(Dataset excerpts)
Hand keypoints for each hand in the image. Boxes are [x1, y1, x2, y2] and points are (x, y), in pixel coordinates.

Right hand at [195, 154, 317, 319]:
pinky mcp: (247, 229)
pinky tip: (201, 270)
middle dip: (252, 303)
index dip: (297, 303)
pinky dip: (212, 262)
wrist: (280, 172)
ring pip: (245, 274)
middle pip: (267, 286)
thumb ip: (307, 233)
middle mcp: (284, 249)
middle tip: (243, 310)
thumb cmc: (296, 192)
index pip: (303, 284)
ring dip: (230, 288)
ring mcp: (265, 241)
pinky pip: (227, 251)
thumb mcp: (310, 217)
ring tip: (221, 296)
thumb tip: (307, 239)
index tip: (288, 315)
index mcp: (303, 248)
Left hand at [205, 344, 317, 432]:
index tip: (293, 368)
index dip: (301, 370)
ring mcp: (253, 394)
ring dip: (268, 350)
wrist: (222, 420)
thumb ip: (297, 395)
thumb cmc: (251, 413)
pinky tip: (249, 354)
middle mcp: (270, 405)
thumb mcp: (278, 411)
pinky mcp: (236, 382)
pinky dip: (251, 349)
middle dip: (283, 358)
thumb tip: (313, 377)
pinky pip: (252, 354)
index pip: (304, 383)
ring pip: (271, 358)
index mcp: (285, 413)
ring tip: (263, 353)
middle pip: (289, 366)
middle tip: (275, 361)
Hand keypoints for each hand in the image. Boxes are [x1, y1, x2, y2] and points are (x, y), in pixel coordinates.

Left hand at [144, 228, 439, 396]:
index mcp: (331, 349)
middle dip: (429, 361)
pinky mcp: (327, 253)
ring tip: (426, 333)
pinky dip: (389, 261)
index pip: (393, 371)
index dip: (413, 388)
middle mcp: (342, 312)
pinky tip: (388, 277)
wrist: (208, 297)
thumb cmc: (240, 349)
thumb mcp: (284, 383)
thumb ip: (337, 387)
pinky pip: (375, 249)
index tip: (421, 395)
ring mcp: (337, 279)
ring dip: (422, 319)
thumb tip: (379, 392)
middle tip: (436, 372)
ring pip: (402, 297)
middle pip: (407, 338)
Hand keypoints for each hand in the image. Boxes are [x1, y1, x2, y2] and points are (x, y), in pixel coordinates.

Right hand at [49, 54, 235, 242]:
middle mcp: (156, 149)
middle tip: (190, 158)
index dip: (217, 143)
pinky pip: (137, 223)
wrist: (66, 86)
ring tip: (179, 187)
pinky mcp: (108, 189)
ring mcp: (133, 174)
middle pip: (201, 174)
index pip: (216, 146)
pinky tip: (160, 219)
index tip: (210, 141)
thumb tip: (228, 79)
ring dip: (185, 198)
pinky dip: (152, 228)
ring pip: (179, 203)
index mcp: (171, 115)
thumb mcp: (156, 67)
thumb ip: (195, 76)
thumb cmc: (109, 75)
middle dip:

- **Your task**
All lines from the one containing "index mcp: (171, 115)" down to the final line above are to be restated word for word; leave out the rest.

- **Answer to the problem**
index mcp: (171, 115)
thumb mcp: (156, 67)
thumb ip: (195, 76)
thumb cmc: (109, 75)
middle dip:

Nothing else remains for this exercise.